二人は私の言葉にしっかりと頷いてくれた。





「その時に馬場さんから相談されて…。本当は、悪口を言っていたのは、馬場さんじゃない3人の方だって」



「え…?」





多田さんは私の言葉に驚いて、少し怪訝な顔になった。





「馬場さんは悪口を止めようと思ったんだけど、逆に無視されちゃって、今もそんな3人から離れられなくて苦しんでる」



「うそ……。

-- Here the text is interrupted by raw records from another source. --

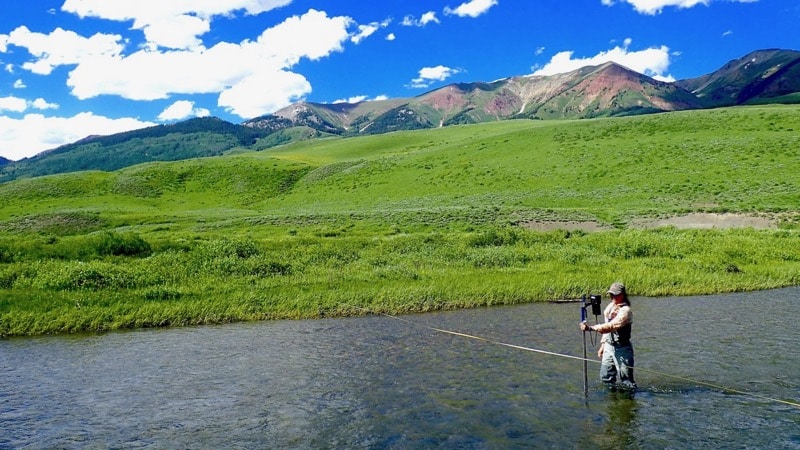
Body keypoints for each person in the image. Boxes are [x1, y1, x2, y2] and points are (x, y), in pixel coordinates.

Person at [580, 282, 636, 389]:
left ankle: (628, 401)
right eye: (611, 294)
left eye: (616, 295)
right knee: (606, 377)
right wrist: (603, 346)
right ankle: (612, 399)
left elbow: (611, 326)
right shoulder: (610, 307)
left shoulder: (626, 311)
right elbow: (607, 329)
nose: (613, 297)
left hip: (622, 348)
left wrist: (591, 328)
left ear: (622, 295)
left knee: (626, 381)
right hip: (609, 346)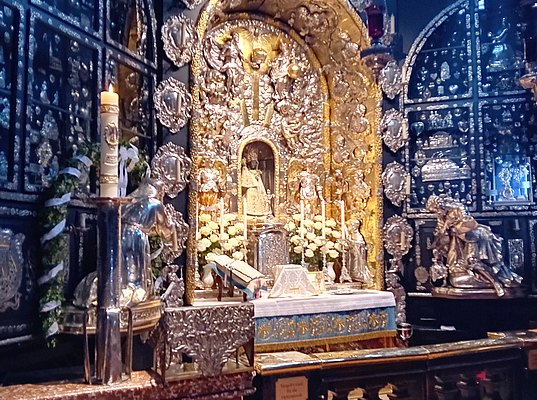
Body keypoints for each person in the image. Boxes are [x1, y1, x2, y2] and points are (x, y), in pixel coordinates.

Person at [426, 194, 522, 296]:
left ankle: (495, 282)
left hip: (472, 236)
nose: (438, 213)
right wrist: (443, 232)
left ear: (441, 206)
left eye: (437, 210)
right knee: (457, 271)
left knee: (473, 261)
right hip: (458, 241)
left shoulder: (457, 208)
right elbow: (441, 234)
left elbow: (467, 223)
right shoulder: (442, 216)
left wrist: (451, 225)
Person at [121, 178, 177, 305]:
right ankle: (135, 294)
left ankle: (122, 291)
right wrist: (172, 226)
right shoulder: (155, 204)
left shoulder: (130, 201)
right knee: (135, 269)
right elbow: (165, 229)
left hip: (120, 233)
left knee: (123, 266)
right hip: (136, 238)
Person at [241, 147, 271, 217]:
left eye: (254, 163)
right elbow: (246, 179)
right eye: (252, 163)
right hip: (250, 188)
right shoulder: (247, 171)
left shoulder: (257, 172)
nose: (253, 164)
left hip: (258, 188)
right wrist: (244, 166)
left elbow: (259, 182)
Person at [347, 220, 373, 285]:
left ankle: (357, 275)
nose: (350, 227)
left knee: (356, 264)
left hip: (358, 254)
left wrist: (351, 242)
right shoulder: (351, 234)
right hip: (352, 253)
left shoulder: (358, 235)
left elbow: (361, 243)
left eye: (351, 225)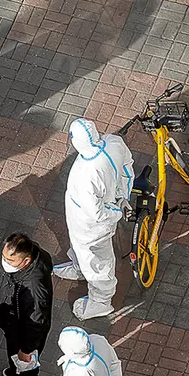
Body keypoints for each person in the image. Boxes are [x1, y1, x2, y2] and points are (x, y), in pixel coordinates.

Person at [54, 118, 134, 320]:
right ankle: (80, 267)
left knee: (97, 261)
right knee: (82, 251)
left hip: (91, 227)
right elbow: (127, 167)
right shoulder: (114, 142)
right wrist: (123, 196)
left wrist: (116, 212)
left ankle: (101, 301)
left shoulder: (86, 175)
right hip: (88, 217)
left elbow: (97, 213)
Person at [0, 232, 54, 376]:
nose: (5, 263)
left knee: (25, 369)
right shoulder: (32, 252)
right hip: (14, 323)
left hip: (25, 334)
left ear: (26, 261)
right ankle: (19, 371)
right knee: (13, 352)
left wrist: (26, 350)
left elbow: (36, 323)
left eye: (10, 261)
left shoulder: (35, 290)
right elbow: (6, 269)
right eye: (3, 257)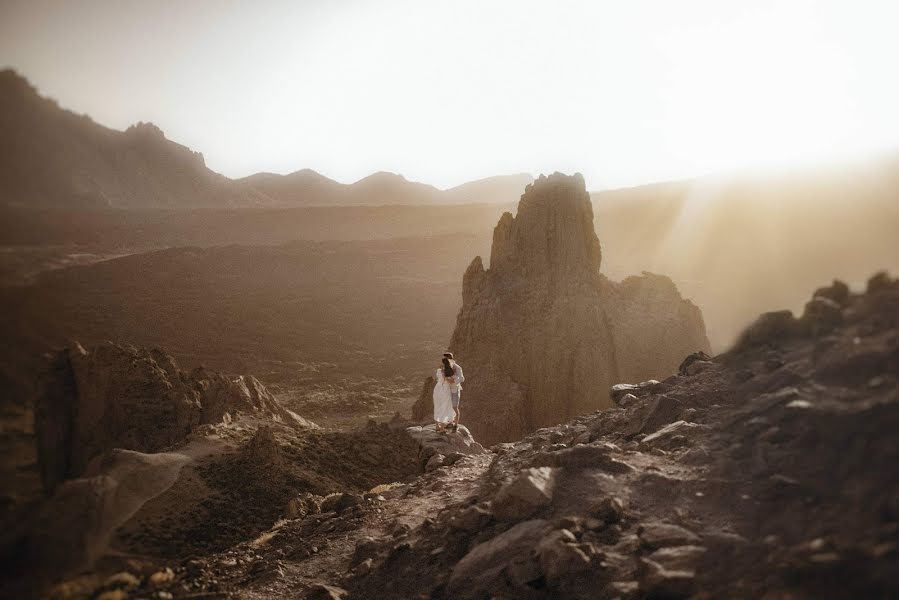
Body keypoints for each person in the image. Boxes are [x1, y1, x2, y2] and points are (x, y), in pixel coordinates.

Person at [442, 351, 464, 432]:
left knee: (455, 407)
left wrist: (453, 381)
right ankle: (450, 422)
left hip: (455, 389)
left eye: (445, 358)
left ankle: (456, 425)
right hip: (447, 390)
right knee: (448, 407)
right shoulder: (445, 367)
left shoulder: (457, 367)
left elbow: (462, 378)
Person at [432, 358, 455, 432]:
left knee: (437, 406)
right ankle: (442, 428)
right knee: (444, 407)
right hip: (445, 389)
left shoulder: (439, 370)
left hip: (437, 388)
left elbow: (439, 378)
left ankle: (437, 426)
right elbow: (450, 381)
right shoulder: (448, 371)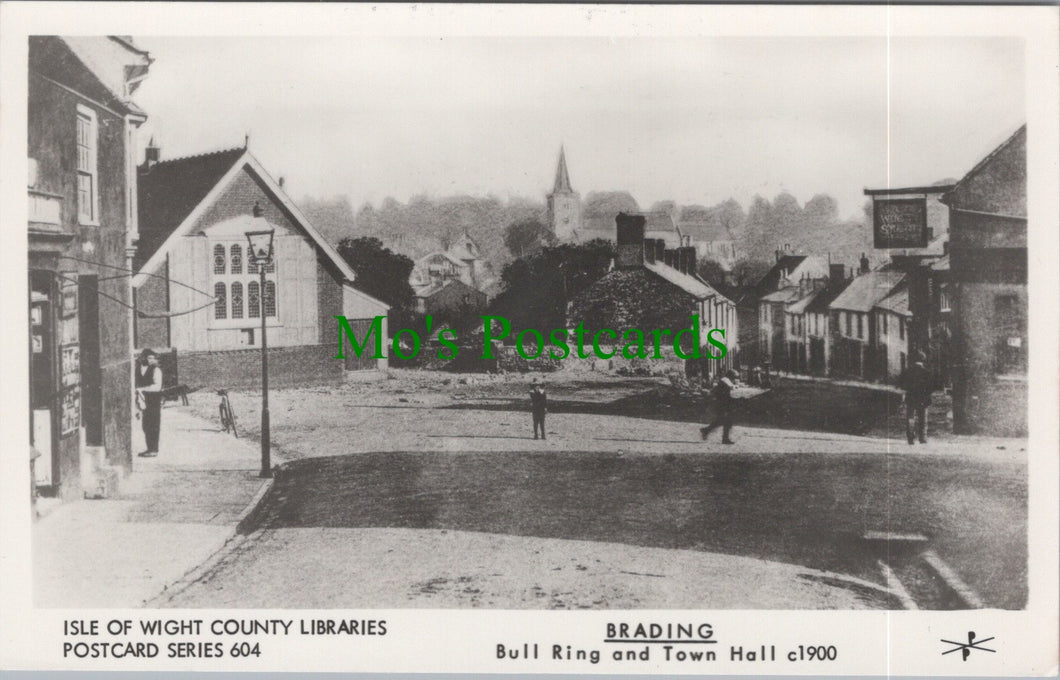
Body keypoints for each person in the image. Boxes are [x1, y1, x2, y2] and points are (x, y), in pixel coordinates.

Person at [898, 350, 934, 445]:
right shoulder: (927, 372)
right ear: (923, 359)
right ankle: (922, 438)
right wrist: (926, 393)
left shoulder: (907, 371)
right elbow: (932, 387)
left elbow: (901, 384)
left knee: (910, 417)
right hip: (923, 398)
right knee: (923, 418)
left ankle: (910, 438)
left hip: (911, 397)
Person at [136, 349, 164, 457]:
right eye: (149, 358)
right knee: (145, 425)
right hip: (143, 400)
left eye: (153, 358)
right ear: (143, 358)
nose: (151, 360)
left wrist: (142, 389)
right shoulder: (139, 369)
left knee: (153, 424)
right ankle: (149, 448)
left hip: (153, 400)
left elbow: (157, 387)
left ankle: (153, 449)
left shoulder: (156, 370)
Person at [701, 368, 740, 445]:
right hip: (721, 404)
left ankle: (707, 430)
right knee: (727, 421)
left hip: (722, 403)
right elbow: (731, 388)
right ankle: (724, 438)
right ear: (731, 376)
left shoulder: (725, 380)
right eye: (734, 377)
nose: (734, 379)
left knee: (723, 420)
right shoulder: (725, 381)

でも馬場さん、うちらの前で『悪口言わない』って誓ってたよね?」





細井さんもびっくりして多田さんに昨日の出来事を確認した。





「うん。でも確かに馬場さん、苦しそうな顔だったかも……」





多田さんも少し考え込んだ。





私は二人の様子を見ながら、話を続けた。





「それは、3人から無視され続けるのがしんどかったからって言ってた。でも3人の元に戻っても結局無視されてて、余計苦しいみたいで……」





そこまで私が言うと、細井さんがハッと何か思い出したような顔になった。